E.g. in the entry for CDS / "with diacritics" the query stated there: 

  "resume diacritics insensitive" not in  "resume"

(i) is syntactically not what it meant to be (probably: "resume" diacritics insensitive not in  "resume"), 
(ii) depends on diacritic options higher up the query tree, or a specified default for the diacritic option (note that the second "resume" term is matched according to that diacritic setting); 
and (iii) can never have a match in the default case where the second "resume" is matched insensitive as well.

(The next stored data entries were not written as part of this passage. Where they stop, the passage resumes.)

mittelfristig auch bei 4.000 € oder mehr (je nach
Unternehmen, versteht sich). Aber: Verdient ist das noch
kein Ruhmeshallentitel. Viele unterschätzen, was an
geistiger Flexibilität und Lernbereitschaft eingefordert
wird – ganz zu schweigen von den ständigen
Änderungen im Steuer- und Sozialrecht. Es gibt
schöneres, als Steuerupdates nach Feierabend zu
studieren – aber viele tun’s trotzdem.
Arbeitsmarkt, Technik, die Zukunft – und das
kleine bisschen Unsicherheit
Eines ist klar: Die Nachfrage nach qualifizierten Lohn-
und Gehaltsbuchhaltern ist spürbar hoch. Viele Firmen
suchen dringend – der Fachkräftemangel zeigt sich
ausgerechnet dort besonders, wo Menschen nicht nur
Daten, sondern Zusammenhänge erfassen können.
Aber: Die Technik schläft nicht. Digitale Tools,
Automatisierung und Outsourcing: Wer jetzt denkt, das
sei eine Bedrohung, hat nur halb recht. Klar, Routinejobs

So maybe, this query should be: 

  "resume" diacritics insensitive not in  "resume" diacritics sensitive

(which would indeed be an equivalent rewrite for "resume" with diacritics, because the term "resume" is spelled deliberately without diacritics in the second subquery), but then what would be the case for "without diacritics"?
Also the rewriting relies that we have control over whether the query term contains diacritics itself and how it would need to be transposed in case it did. In general, however, we cannot assume this. E.g. consider the query:
 $node ftcontains $term with diacritics

/jochen
Comment 1 Jochen Doerre 2006-10-13 11:25:54 UTC
Here is my proposal to fix the matrix.

1. UCC/"insensitive" should read:
compare base characters only, disregarding diacritics

The row 3 and 4 (for with+without diacritics) should be dropped.
Instead add the following sentence after the table and the Note:

For options "with diacritics" and "without diacritics" the underlying
comparison is the same as for "diacritics insensitive", however only tokens are considered that contain, respectively, do not contain characters with diacritical marks.

I hope this improves it.

/Jochen
Comment 2 Pat Case 2007-01-31 13:54:27 UTC
I support Jochen's proposal to reduce the diacritics options in v.1 to sensitive and insensitive.

If this proposal is accepted, it may also prompt closing of Bug 3927.
Comment 3 Jim Melton 2007-02-18 22:46:57 UTC
The proposed change was discussed by the TF at its February 1/2 F2F and was adopted in principal.  We are marking this bug FIXED.  Since you were present when we adopted this resolution, and agreed to that resolution, we are also marking it CLOSED.